▸ Requirement
Top to bottom, give the entries again exactly as written.

▸ Raw data
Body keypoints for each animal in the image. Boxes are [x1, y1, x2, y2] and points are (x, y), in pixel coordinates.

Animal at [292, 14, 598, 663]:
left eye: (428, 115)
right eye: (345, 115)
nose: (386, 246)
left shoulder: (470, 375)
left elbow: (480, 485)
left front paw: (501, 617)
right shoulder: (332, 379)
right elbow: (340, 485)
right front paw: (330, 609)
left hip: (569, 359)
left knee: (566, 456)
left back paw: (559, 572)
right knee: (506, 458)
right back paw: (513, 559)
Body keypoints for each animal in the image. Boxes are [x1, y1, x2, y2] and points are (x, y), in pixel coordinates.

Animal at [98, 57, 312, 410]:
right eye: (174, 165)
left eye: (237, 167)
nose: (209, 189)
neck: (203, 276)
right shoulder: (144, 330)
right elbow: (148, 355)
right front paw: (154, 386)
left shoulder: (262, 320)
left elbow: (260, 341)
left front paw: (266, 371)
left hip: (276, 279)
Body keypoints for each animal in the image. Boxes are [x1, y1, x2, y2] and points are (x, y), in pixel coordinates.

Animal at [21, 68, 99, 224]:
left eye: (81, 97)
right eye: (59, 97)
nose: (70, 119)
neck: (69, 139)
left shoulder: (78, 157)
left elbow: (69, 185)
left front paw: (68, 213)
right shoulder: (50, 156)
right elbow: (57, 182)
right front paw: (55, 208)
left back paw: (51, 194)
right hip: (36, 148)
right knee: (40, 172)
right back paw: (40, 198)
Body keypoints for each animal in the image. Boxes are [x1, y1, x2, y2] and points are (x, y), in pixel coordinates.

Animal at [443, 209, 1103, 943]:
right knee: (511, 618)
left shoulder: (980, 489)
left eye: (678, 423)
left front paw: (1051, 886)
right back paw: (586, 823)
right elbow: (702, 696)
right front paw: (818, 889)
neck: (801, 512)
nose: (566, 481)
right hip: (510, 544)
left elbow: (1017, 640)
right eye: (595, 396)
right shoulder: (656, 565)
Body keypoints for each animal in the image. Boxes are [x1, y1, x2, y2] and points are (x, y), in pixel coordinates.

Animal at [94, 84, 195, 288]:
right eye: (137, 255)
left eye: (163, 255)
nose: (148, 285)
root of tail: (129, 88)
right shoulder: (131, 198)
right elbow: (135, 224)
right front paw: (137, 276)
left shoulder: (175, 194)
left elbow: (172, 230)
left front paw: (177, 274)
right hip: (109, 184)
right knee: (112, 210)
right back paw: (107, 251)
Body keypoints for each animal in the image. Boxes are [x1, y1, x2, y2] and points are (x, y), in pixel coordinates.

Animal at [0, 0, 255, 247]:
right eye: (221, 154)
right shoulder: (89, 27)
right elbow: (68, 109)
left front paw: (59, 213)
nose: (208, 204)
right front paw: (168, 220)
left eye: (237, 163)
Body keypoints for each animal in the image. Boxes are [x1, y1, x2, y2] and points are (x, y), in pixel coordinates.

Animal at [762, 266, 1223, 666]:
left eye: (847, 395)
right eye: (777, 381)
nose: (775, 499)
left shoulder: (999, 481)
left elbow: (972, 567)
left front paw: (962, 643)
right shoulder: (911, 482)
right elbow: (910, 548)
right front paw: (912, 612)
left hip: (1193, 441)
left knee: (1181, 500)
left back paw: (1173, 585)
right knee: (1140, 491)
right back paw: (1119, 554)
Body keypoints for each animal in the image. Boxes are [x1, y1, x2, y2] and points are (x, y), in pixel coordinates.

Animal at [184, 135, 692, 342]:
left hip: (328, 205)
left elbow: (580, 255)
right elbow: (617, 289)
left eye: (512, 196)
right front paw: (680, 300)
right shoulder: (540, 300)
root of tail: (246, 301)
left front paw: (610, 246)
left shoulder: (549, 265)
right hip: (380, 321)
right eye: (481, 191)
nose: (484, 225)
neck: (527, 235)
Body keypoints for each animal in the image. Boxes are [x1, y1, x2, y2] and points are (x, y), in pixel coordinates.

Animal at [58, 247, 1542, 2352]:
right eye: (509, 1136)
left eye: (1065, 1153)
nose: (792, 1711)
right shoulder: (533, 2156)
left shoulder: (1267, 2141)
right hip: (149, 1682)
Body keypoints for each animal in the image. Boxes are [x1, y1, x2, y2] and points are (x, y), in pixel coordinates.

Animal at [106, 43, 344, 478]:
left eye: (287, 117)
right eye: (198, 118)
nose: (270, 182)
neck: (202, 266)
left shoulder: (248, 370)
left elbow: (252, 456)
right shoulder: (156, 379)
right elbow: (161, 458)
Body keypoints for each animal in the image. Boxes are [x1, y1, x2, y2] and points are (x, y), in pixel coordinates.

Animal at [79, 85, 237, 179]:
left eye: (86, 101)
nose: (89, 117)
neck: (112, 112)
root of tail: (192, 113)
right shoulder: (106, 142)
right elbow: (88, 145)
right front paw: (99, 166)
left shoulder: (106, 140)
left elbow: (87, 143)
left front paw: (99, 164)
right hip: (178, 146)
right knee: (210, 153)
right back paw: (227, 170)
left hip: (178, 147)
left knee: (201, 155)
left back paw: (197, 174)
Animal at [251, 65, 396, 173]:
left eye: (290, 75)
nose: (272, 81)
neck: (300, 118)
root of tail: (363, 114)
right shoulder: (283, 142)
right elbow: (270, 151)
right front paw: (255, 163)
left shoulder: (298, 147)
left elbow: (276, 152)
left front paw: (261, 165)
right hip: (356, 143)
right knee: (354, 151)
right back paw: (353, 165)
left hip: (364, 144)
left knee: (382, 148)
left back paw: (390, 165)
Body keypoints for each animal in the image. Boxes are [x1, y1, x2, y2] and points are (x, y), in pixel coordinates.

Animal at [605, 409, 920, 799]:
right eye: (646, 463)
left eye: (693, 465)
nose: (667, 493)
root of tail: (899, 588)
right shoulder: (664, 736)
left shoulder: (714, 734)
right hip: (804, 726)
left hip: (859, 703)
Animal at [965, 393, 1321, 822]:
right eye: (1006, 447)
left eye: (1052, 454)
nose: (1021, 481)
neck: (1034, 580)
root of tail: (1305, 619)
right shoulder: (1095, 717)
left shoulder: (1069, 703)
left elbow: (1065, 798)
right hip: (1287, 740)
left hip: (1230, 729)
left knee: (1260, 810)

▸ Exercise solution
Body keypoints for each animal in the image. Boxes are [x1, y1, x2, y2] and points are (x, y), in pixel coordinates.

Animal at [292, 14, 598, 663]:
left eye: (428, 115)
right eye: (345, 115)
nose: (386, 246)
left shoulder: (470, 375)
left elbow: (480, 485)
left front paw: (501, 617)
right shoulder: (332, 379)
right elbow: (340, 485)
right front paw: (330, 609)
left hip: (569, 359)
left knee: (566, 456)
left back paw: (559, 572)
right knee: (506, 458)
right back paw: (513, 559)
Body keypoints for each animal in the image. Boxes are [x1, y1, x2, y2] and points are (x, y), in pixel coordinates.

Animal at [98, 57, 312, 410]:
right eye: (174, 165)
left eye: (237, 167)
nose: (209, 189)
neck: (203, 276)
right shoulder: (144, 330)
right elbow: (148, 355)
right front paw: (154, 386)
left shoulder: (262, 320)
left elbow: (260, 341)
left front paw: (266, 371)
left hip: (276, 279)
Body keypoints for each animal in the image. Boxes are [x1, y1, x2, y2] and points are (x, y), in pixel coordinates.

Animal at [21, 68, 99, 224]:
left eye: (81, 97)
right eye: (59, 97)
nose: (70, 119)
neck: (69, 139)
left shoulder: (78, 157)
left elbow: (69, 185)
left front paw: (68, 213)
right shoulder: (50, 156)
right elbow: (57, 182)
right front paw: (55, 208)
left back paw: (51, 194)
right hip: (36, 148)
right knee: (40, 172)
right back paw: (40, 198)
Body keypoints for each animal in the image. Boxes are [x1, y1, x2, y2] and points are (x, y), in pixel coordinates.

Animal at [443, 209, 1103, 943]:
right knee: (511, 618)
left shoulder: (980, 489)
left eye: (678, 423)
left front paw: (1051, 886)
right back paw: (586, 823)
right elbow: (702, 696)
right front paw: (818, 889)
neck: (801, 512)
nose: (566, 481)
right hip: (510, 544)
left elbow: (1017, 640)
right eye: (595, 396)
right shoulder: (656, 565)
Body keypoints for each animal in the image. Boxes are [x1, y1, x2, y2] and points are (x, y), in pixel coordinates.

Animal at [94, 84, 195, 288]:
right eye: (137, 255)
left eye: (163, 255)
nose: (148, 285)
root of tail: (129, 88)
right shoulder: (131, 198)
right elbow: (135, 224)
right front paw: (137, 276)
left shoulder: (175, 194)
left elbow: (172, 230)
left front paw: (177, 274)
right hip: (109, 184)
right knee: (112, 210)
right back paw: (107, 251)
Body keypoints for each animal in the image. Boxes are [x1, y1, x2, y2] and points are (x, y), in pixel coordinates.

Animal at [0, 0, 255, 247]:
right eye: (221, 154)
right shoulder: (89, 27)
right elbow: (68, 109)
left front paw: (59, 213)
nose: (208, 204)
right front paw: (168, 220)
left eye: (237, 163)
Body keypoints for each animal in the image. Boxes are [x1, y1, x2, y2] and points are (x, y), in pixel coordinates.

Animal at [762, 266, 1223, 666]:
left eye: (847, 395)
right eye: (777, 381)
nose: (775, 499)
left shoulder: (999, 481)
left elbow: (972, 567)
left front paw: (962, 643)
right shoulder: (911, 482)
right elbow: (910, 548)
right front paw: (912, 612)
left hip: (1193, 441)
left knee: (1181, 500)
left back paw: (1173, 585)
right knee: (1140, 491)
right back paw: (1119, 554)
Body keypoints for each animal in the image. Boxes are [x1, y1, x2, y2] and points are (x, y), in pixel coordinates.

Animal at [184, 135, 692, 342]:
left hip: (328, 205)
left elbow: (580, 255)
right elbow: (617, 289)
left eye: (512, 196)
right front paw: (680, 300)
right shoulder: (540, 300)
root of tail: (246, 301)
left front paw: (610, 246)
left shoulder: (549, 265)
right hip: (380, 321)
right eye: (481, 191)
nose: (484, 225)
neck: (527, 235)
Body keypoints for each animal in the image. Boxes are [x1, y1, x2, y2] and points are (x, y), in pixel coordinates.

Animal at [58, 247, 1542, 2352]:
right eye: (509, 1136)
left eye: (1065, 1153)
nose: (792, 1711)
right shoulder: (533, 2156)
left shoulder: (1267, 2141)
right hip: (149, 1682)
Body keypoints for each animal in the image. Boxes are [x1, y1, x2, y2] and points are (x, y), in pixel coordinates.

Animal at [106, 43, 344, 478]:
left eye: (287, 117)
right eye: (198, 118)
nose: (270, 182)
neck: (202, 266)
left shoulder: (248, 370)
left elbow: (252, 456)
right shoulder: (156, 379)
right elbow: (161, 458)
Body keypoints for each animal in the image. Boxes are [x1, y1, x2, y2] and points are (x, y), in pixel coordinates.

Animal at [79, 85, 237, 179]:
left eye: (86, 101)
nose: (89, 117)
neck: (112, 112)
root of tail: (192, 113)
right shoulder: (106, 142)
right elbow: (88, 145)
right front paw: (99, 166)
left shoulder: (106, 140)
left elbow: (87, 143)
left front paw: (99, 164)
right hip: (178, 146)
right knee: (210, 153)
right back paw: (227, 170)
left hip: (178, 147)
left knee: (201, 155)
left back paw: (197, 174)
Animal at [251, 65, 396, 173]:
left eye: (290, 75)
nose: (272, 81)
neck: (300, 118)
root of tail: (363, 114)
right shoulder: (283, 142)
right elbow: (270, 151)
right front paw: (255, 163)
left shoulder: (298, 147)
left elbow: (276, 152)
left front paw: (261, 165)
right hip: (356, 143)
right knee: (354, 151)
right back paw: (353, 165)
left hip: (364, 144)
left knee: (382, 148)
left back paw: (390, 165)
Body keypoints for each animal in the image. Boxes are [x1, y1, x2, y2] and points are (x, y), in pixel coordinates.

Animal at [605, 409, 920, 799]:
right eye: (646, 463)
left eye: (693, 465)
nose: (667, 493)
root of tail: (899, 588)
right shoulder: (664, 736)
left shoulder: (714, 734)
right hip: (804, 726)
left hip: (859, 703)
Animal at [965, 393, 1321, 822]:
right eye: (1006, 447)
left eye: (1052, 454)
nose: (1021, 481)
neck: (1034, 580)
root of tail: (1305, 619)
right shoulder: (1095, 717)
left shoulder: (1069, 703)
left elbow: (1065, 798)
right hip: (1287, 740)
left hip: (1230, 729)
left knee: (1260, 810)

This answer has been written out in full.